Rail-tax collections up 26%, to $12.9M
By Sean Hao
Advertiser Staff Writer
Tax collections to pay for Honolulu's planned elevated commuter train rose 26 percent to $12.9 million in January, compared with a year ago, according to state figures.
Despite that gain, collections are still on track to be less than an expected $188 million in tax collections for the current fiscal year ending June 30.
Through January, the half-percentage-point excise tax surcharge raised nearly $109 million, which was slightly larger than the $107 million raised during the first seven months of fiscal 2008.
The state began collecting a half-percentage point general excise tax surcharge for transit in January 2007. Through January 2009, the tax raised about $307 million for the city, according to state Department of Taxation figures.

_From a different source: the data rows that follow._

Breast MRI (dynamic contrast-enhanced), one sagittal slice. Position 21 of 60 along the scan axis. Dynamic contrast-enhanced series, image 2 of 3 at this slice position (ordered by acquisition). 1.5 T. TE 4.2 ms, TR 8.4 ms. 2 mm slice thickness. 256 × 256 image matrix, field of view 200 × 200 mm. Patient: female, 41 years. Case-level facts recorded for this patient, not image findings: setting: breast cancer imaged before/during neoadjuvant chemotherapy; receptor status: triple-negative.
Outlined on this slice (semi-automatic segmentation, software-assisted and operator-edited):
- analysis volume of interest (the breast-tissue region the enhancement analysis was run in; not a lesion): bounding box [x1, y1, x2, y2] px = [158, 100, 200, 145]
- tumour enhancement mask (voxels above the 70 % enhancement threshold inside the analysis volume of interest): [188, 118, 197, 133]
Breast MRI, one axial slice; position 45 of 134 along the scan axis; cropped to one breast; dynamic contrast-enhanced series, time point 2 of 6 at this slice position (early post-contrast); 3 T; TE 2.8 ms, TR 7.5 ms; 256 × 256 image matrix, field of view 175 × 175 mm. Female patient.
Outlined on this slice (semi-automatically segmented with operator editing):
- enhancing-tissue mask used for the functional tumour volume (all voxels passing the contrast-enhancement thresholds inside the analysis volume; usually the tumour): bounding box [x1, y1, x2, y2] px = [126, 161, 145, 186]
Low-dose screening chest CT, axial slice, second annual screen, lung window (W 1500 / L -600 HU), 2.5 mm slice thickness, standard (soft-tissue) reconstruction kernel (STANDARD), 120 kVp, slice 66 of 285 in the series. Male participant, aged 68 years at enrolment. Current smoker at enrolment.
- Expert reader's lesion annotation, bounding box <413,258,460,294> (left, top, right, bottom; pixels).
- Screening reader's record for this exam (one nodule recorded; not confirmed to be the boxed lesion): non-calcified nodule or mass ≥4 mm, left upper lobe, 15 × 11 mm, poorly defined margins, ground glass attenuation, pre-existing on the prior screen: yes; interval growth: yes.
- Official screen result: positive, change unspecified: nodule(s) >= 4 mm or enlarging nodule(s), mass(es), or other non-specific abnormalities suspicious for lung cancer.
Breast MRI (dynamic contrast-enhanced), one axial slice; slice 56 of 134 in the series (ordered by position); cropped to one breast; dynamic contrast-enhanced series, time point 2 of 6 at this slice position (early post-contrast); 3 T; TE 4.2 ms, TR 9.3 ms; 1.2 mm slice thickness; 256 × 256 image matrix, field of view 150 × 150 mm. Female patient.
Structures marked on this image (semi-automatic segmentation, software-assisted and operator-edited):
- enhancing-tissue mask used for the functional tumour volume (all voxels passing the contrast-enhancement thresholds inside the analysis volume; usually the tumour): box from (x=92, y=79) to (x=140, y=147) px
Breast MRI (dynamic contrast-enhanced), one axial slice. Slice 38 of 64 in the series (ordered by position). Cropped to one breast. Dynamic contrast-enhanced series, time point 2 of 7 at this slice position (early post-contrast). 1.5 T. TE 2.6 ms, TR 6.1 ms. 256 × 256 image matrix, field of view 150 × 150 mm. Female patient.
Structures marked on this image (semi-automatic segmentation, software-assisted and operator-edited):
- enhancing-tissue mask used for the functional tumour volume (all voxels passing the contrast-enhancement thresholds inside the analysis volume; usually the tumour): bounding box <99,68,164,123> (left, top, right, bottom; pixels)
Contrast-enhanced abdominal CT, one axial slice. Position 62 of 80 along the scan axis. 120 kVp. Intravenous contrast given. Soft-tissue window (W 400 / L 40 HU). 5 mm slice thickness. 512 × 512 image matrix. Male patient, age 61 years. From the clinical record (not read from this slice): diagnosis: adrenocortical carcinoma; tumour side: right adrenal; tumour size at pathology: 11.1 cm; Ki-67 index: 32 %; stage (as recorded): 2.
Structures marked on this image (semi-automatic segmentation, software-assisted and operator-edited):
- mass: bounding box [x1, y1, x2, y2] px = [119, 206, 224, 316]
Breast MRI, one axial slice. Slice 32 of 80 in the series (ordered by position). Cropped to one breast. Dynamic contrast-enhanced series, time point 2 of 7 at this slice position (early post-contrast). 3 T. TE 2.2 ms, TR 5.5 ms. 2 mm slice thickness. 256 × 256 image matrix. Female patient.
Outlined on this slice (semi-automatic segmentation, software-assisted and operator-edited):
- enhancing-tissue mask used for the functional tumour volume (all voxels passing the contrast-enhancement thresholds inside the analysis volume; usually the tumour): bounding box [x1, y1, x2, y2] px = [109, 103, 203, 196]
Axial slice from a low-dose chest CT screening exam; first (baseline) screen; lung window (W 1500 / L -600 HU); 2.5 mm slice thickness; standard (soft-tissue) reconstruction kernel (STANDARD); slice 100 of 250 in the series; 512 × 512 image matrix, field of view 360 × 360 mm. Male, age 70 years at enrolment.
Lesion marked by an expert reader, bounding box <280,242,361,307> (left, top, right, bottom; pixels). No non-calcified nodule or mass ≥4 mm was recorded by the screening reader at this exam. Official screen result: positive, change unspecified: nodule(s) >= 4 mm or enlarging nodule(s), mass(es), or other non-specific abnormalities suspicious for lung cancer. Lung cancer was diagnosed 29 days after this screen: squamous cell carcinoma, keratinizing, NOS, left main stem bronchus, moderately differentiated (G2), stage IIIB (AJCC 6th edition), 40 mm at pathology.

City officials hope to use the tax to raise nearly $4.1 billion, on an inflation-adjusted basis, between 2007 and 2023 to pay for the 20-mile rail system that will connect East Kapolei to Ala Moana.
That, coupled with about $1.4 billion in anticipated federal funds, is expected to pay the $5.4 billion in capital costs associated with rail, according to the city's financial plan.
Despite the rise in collections in January, transit-tax collections overall remain below projections because of the state's slowing economy.
The city needs to collect an average of about $15.8 million a month for the remaining five months of the fiscal year to reach its $188 million goal. The average monthly take during the first seven months of the fiscal year was about $13.6 million.
The city hopes to begin construction in December, contingent on federal approval, and launch service between 2013 and 2019.